Sam Lansman seemed almost prepared when he heard from Mr. Donnelly: “Well you know Art, especially Modern, Contemporary Art is what it’s meant to be – ‘cutting edge’, experimental in all aspects. A coat of varnish should fix the problem”. Unfortunately, this was not to be the end of the story: One of the curators at the McDonald Museum of Contemporary Art in Austin, Texas noticed the change in their “Category 3 Storm” – it began to “run, dribble and bloom with an almost iridescent greenish sheen. “A virulent strain of Salmonella” read the Chemical Lab report “Extremely toxic!” “Toxic?!” But similar reports were coming from other museums and collectors. In no time, the full power of the United States, Local, State and Federal authorities stepped in – FDA (the Food and Drug Administration), even the FBI, CIA and Homeland Security, alarmed about a possible “terrorist plot”. All “Dudu” paintings were confiscated, hauled away by “chemical warfare” personal and incinerated. All museums, galleries, even private homes were temporarily sealed and fumigated.

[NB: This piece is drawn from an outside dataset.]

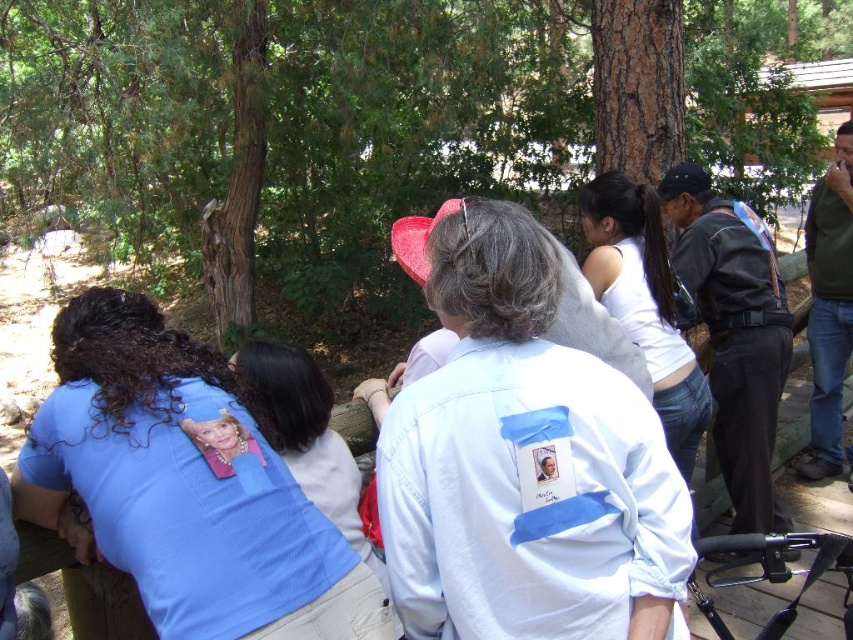
You are a photographer trying to capture both the blue mesh shirt at lower left and the white cotton tank top at upper right in a single shot. Based on their positions, which one would you need to focus on first if you want to ensure both are in focus?

The blue mesh shirt at lower left is located below the white cotton tank top at upper right. To ensure both are in focus, you should focus on the white cotton tank top at upper right first since it is farther away, allowing the depth of field to cover the closer blue mesh shirt at lower left.

From the picture: You are standing in the park scene and want to place a small flag at the point closer to you between point (241, 618) and point (636, 237). Which point should you choose?

You should choose point (241, 618) because it is closer to the viewer than point (636, 237).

This still was not the end of the “Dudu episode”: it triggered a “bubble”, worse than the “real estate and toxic mortgage bubble”. The Art market collapsed – Galleries, Auction Houses, even Museums closed. “Looks like the whole art business pooped” was one, not very kind, comment on CBC. Worse, spreading like a plague, the collapse ultimately engulfed most of Western Civilization. Some called it a new “dark age”, but others saw in it “the possibility of a new Renaissance”. Randi never understood what “all the fuss” was about. In the spirit of Dada’s Urinal, he only meant to carry Pop (art) to its obvious, logical conclusion. He made the “ultimate sacrifice” – while being arrested, charged with “public endangerment”, Randi Jones collapsed and died of a ruptured colon.